Review Summary: Imperfect Harmonies is a little unstable, but its experimental worth and overall quirkiness will intrigue listeners until the very last second.
When comparing Serj Tankian’s solo work to his achievements with System of a Down, one can expect to make two conclusions. First, it will never match the guitar background and raw intensity brought to the table by Daron Malakian. Gone are the chaotic riffs of “B.Y.O.B.” and the borderline insane shredding techniques on tracks like “Suite-Pee.” That isn’t to say that Serj will bore the listener to death because, as we all know to be the case, he has quite the creative and entertaining mind himself. This brings us to our second assumption, and that is this: with nobody to answer to but himself, Serj will experiment. Meandering musical concepts and constant self-indulgence may be a drawback for most artists, but for someone with as much talent and vision as Serj, it turns out to be quite the successful combination. On Imperfect Harmonies
, both of these assumptions end up being true. However, the album still manages to surprise with a sense of outlandishness that only Serj Tankian could provide.

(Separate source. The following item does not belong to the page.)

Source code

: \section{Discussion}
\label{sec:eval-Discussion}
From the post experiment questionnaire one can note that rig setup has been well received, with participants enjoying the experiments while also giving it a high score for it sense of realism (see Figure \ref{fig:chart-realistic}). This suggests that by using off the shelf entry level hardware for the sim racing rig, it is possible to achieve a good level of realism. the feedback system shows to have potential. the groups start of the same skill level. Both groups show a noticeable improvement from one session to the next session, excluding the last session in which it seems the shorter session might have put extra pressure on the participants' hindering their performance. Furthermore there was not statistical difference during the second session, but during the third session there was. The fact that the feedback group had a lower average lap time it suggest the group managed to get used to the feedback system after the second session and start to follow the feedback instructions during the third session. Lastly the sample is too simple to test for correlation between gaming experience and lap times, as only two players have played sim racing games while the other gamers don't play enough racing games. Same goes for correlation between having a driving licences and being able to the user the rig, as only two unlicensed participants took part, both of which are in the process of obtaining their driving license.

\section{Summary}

is an accurately titled record because, to be frank, the album is all over the place. It rambles on, it is highly unstable, and it flirts with a sense of insanity throughout the majority of the eleven songs. There is no hiding the madness, as “Disowned, Inc.” comes storming in with intrusive sounding drumming backed by a full orchestra that quickly gives way to Serj’s Armenian vocals. The song alternates between soft-tempered crooning, background falsetto, and instrumental bursts mimicking the introduction. This opening track, whether it was intended or not, serves as a microcosm of the entire album. Imperfect Harmonies
, like “Disowned, Inc.”, is the disjointed and beautifully chaotic clashing of several different musical ideas. The album blends elements of jazz, electronica, rock, and orchestra in a variety of ways, and the results are nothing short of stunning. Serj’s ambition and knack for complicated songwriting allow this “big bang” explosion of ideas to actually work, and he proves time and time again on Imperfect Harmonies
that this is no coincidence. “Borders Are”, “Deserving"” and “Left of Center” all further the cause, showing the advanced nature of Serj’s capabilities not only as a vocalist, but also as a composer of quality experimental rock.

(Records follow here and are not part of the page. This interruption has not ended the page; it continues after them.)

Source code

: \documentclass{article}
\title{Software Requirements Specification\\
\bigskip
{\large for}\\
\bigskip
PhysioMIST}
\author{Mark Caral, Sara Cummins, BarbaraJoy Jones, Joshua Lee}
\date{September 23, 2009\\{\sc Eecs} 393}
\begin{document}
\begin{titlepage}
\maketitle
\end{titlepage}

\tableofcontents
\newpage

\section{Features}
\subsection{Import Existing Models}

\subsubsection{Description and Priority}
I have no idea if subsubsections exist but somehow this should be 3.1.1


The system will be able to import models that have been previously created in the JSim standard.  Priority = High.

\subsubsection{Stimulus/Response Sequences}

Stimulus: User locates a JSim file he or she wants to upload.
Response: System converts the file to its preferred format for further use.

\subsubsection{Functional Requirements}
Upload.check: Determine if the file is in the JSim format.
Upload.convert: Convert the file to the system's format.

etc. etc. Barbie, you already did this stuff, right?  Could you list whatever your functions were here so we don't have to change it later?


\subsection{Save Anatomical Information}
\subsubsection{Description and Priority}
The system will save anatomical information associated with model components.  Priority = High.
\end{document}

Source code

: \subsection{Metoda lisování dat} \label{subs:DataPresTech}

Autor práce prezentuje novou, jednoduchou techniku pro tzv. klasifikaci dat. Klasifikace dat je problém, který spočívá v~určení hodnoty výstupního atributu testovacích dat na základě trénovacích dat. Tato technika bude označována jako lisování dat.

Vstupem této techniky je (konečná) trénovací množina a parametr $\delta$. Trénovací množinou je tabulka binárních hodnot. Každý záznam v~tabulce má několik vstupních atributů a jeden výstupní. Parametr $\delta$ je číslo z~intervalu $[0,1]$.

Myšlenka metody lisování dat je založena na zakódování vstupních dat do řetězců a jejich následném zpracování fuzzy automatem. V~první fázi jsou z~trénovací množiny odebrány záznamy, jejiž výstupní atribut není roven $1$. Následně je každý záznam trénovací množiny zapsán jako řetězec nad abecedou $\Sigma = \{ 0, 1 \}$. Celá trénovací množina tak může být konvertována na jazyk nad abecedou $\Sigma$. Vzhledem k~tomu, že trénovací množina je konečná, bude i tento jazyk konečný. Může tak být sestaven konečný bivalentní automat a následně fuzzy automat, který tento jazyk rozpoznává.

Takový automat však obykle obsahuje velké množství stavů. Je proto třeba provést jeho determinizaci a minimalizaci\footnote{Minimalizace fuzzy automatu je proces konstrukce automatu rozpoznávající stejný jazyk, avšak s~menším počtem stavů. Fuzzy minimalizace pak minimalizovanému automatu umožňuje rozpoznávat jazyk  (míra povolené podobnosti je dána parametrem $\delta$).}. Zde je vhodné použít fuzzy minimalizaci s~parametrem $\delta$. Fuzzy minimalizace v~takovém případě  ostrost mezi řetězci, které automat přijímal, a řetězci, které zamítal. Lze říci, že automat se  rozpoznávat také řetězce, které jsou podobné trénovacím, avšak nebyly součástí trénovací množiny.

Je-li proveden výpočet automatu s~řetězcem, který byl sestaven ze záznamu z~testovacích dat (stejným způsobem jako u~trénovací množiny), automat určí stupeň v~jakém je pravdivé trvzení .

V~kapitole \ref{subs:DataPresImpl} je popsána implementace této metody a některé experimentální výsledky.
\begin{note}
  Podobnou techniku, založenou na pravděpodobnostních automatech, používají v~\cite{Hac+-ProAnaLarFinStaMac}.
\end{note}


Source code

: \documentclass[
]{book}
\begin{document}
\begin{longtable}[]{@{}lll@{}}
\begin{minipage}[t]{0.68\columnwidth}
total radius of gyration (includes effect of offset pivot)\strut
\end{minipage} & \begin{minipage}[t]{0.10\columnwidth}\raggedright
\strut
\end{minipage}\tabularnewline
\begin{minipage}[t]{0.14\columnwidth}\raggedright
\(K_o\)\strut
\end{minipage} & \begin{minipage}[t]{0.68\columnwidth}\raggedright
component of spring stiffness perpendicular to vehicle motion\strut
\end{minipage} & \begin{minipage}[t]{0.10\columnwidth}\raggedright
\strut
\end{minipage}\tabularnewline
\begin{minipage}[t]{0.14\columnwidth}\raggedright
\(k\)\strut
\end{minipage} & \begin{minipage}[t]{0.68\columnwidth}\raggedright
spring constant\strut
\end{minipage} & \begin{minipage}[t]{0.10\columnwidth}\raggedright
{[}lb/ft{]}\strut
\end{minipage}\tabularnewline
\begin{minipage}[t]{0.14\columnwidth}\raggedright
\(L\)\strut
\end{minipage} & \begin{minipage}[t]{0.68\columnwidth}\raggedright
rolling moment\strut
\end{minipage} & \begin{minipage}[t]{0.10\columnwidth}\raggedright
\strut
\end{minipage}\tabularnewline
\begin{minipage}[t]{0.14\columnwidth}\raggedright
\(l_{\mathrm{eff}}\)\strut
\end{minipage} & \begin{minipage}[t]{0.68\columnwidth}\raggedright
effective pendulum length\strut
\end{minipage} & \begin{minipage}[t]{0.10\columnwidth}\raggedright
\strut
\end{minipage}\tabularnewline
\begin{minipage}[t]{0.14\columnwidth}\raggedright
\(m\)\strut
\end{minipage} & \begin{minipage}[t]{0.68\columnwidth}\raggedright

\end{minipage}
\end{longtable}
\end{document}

The theme of Serj’s music is once again politically charged, with topics covering everything from government corruption to genocide. While these topics have been covered extensively in his own past endeavors, Tankian manages to add enough new elements and emotional flair to once again make these concepts sound urgent. The piano ballad “Yes, It’s Genocide” is a prime example, featuring vocal repetitons completely in Armenian stating, “I want to die for your terror, I want to die for your fear, I want to die for your life.” The lyrics are a heartfelt tribute to the 1.5 million victims of the Armenian genocide, one that Serj continues to push to increase awareness of. A portion of the song was even included in a video to Barack Obama, pleading for him to recognize the incident. Something about politically motivated lyrics from someone who is actually involved
in such a tragedy packs a much harder punch than say, Green Day’s comparatively adolescent motives. While these themes are prevalent throughout Imperfect Harmonies
, other lyrical/topical highlights include “Reconstructive Demonstrations”, “Peace Be Revenged”, and “Left of Center.”

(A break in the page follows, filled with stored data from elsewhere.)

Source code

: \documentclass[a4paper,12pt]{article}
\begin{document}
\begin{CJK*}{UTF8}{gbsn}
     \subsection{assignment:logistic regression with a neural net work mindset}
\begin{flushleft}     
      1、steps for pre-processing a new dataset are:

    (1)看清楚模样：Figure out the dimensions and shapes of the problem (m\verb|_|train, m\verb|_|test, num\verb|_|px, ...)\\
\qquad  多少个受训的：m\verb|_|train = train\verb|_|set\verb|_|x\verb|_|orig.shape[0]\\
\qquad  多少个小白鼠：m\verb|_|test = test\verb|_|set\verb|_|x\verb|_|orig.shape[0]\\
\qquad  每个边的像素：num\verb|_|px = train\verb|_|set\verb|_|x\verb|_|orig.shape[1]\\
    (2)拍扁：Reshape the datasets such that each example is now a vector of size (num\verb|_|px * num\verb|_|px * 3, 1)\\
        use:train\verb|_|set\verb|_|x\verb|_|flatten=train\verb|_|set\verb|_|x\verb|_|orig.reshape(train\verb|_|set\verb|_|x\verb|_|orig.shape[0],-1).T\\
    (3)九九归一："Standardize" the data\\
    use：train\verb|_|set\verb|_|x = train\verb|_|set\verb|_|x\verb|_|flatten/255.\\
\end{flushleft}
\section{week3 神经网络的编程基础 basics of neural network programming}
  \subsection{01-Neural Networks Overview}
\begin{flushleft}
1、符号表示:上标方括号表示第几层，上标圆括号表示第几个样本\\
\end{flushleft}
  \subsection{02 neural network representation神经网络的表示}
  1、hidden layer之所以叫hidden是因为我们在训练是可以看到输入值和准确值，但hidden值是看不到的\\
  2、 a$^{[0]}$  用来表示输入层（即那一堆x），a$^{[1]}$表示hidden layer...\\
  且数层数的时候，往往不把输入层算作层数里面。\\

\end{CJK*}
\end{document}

Despite the surprisingly strong aspects of Imperfect Harmonies
, it still possesses a few inherent weaknesses. The album heavily lacks electric guitar work, and it is also occasionally too self-indulgent for its own good. However, the good news is that even the negative aspects have positive counterpoints. For instance, the lack of energetic guitar is atoned for by the prominence of the orchestra, which Serj keeps busy from start to finish. The energy of the orchestra gives the record the urgency and intrigue it needs in order to stay lively. Also, Serj’s tendency to indulge in his own style and lyrical inspirations actually serve as a strength this time. Without the album’s emotional attachment to a tragic genocide of monumental importance, all of the album’s artistic expression would feel misplaced, if not lost completely. Thus, the album has a combination of weaknesses and countering strengths that will succeed or fail, depending on the tastes of each individual listener.
As a whole, Imperfect Harmonies
may very well be Serj Tankian’s best achievement outside of System of a Down. He takes many of the ideas present on Elect the Dead
and perfects them, along with an infusion of new musical influences that place the album a step above its predecessor. The album is somewhat genre-defying, as it seems to cross paths with everything from electronic music and jazz to traditional Armenian ballads. It is also much less rooted in rock, which simultaneously increases its experimental nature and decreases its overall intensity. Despite the chaotic
sound created by such a whirlwind of ideas, one thing is clear: Imperfect Harmonies
will intrigue listeners until the very last second.